Why Does Food & Wine‘s ‘Best New Chefs’ Keep Snubbing Women?
Every year I take issue with — and write a Letter to — Food & Wine magazine, in response to the low representation of women in the annual July “Ten Best New Chefs” list. This prestigious, career-making recognition celebrates up-and-coming chefs in America with a distinctive culinary style and vision.
That’s not to say that no women get selected at all — and Congratulations are in order for the two women selected this year: Jenn Louis, 41, of Lincoln Restaurant/Sunshine Tavern in Portland, OR and Karen Nicolas, 38, of Equinox in Washington, DC. Last year Stephanie Izard, chef/owner of Girl & The Goat in Chicago, was the female lone ranger. She is also the only woman winner on TV’s “Top Chef,” in 2008. Missy Robbins, of A Voce in New York City, was the only F&W woman chef in 2010.
Eligible chefs have to have run their own professional kitchen for five or less years. Chefs are selected by food industry experts and writers around the country. F&W editors then travel incognito to taste the food themselves.
Why do so few women chefs meet Food & Wine’s criteria? Since the list’s inception in 1988 fewer than 40 female chefs have been included on Food & Wine’s list.
Here’s the beef: Allowing more than a decade for passage through the culinary pipeline, one may expect the number of female up-and-coming, cutting-edge “Best New Chefs” who meet the criteria to increase. Currently, women are nearing half of the student enrollment at the top culinary schools; a record percentage is enrolled at the Culinary Institute of America. With this near-parity in schools, can we expect the Food & Wine ranks to change? Or will this devolve into the annual Male Call for the Food & Wine “Ten Best New Chefs” issue?
Last year Food & Wine introduced “The People’s Best New Chef.” All the regional and national winners in 2011 and 2012 were male. Of the 100 nominees considered by industry experts in 2011, only nine were women. This year, ten women were included among the 100 nominees.
Food & Wine launched “Best New Pastry Chefs” this year. Stella Parks, 31, of Table Three Ten in Lexington, KY, and Laura Sawicki, 33, of La Condesa in Austin TX, were among the five winners. Food & Wine’s “People’s Best New Pastry Chef” winner was male, out of 50 national contenders (27 female), all of whom have been in charge of a pastry kitchen for five years or fewer.
Here’s some more food for thought: When will women earn their just desserts on the Food & Wine lists and other industry honors?

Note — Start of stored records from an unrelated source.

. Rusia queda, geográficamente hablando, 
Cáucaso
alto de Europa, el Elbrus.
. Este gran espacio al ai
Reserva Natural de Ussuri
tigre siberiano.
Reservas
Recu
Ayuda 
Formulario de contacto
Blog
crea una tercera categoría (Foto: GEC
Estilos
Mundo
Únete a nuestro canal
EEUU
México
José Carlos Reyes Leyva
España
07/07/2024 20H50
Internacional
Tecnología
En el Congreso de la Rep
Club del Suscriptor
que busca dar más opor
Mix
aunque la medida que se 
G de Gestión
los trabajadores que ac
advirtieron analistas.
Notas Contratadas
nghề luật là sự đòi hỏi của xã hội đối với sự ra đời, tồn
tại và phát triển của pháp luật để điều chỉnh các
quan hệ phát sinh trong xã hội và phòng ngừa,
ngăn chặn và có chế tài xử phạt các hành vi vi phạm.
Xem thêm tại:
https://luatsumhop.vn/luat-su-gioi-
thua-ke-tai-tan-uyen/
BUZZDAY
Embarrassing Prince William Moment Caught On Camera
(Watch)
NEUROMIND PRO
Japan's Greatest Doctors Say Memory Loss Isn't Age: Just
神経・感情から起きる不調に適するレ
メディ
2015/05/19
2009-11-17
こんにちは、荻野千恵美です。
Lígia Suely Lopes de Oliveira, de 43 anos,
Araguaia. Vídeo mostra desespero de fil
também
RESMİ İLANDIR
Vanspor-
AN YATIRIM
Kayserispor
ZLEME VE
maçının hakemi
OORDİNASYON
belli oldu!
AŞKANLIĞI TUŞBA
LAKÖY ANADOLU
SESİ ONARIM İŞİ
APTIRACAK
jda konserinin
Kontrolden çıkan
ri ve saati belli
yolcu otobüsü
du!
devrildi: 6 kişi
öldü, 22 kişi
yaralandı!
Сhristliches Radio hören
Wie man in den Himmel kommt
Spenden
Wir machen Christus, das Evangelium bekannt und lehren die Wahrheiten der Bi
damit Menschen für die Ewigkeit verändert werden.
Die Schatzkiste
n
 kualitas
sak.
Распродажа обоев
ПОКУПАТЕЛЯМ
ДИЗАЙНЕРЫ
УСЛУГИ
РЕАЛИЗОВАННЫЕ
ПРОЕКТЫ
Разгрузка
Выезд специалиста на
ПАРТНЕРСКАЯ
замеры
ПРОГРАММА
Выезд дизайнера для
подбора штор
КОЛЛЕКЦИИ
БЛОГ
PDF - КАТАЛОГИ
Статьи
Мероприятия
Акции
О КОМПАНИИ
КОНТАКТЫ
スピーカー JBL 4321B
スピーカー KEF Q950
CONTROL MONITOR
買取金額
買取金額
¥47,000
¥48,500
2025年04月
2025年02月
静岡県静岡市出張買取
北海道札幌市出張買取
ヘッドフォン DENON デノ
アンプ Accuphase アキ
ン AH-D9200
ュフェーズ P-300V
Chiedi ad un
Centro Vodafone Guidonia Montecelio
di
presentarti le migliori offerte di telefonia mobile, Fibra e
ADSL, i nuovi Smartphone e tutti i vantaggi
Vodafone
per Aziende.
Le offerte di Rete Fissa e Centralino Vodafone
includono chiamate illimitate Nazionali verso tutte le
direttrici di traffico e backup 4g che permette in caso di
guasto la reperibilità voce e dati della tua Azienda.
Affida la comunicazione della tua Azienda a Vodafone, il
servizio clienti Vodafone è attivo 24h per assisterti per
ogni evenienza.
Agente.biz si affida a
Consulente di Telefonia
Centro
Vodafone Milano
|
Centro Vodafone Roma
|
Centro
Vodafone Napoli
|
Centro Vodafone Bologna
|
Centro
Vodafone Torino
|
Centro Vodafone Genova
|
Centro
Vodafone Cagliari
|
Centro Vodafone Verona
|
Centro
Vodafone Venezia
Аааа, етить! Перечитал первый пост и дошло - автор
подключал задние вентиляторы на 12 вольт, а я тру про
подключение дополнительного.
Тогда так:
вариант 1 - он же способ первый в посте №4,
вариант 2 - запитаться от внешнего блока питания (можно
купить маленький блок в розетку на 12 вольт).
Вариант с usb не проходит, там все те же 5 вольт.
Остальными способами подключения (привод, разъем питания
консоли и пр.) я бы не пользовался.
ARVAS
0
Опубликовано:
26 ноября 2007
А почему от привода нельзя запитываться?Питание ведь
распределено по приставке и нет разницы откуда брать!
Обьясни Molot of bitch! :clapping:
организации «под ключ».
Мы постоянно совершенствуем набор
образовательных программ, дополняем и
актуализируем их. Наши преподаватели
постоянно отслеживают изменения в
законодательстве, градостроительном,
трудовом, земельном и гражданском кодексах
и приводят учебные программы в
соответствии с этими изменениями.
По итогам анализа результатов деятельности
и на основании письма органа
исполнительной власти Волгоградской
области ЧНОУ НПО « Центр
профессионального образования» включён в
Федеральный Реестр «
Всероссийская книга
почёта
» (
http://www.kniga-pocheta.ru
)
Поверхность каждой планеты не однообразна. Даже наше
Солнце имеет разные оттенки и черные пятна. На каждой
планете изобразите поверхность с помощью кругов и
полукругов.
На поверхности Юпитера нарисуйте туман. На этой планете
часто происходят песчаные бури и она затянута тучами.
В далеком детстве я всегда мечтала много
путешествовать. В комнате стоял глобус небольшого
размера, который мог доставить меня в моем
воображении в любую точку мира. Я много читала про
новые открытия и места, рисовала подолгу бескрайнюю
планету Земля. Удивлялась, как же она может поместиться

Or are these accolades reserved for only the most famous names in the business? Two women made the new Forbes list of top-earning chefs between June 2011 and June 2012: No. 2, Rachael Ray, $25 million and No. 4, Paula Dean, $17 million. But while it’s great to see female celebrity chefs garnering recognition, there’s slow progress for women chefs on the ground.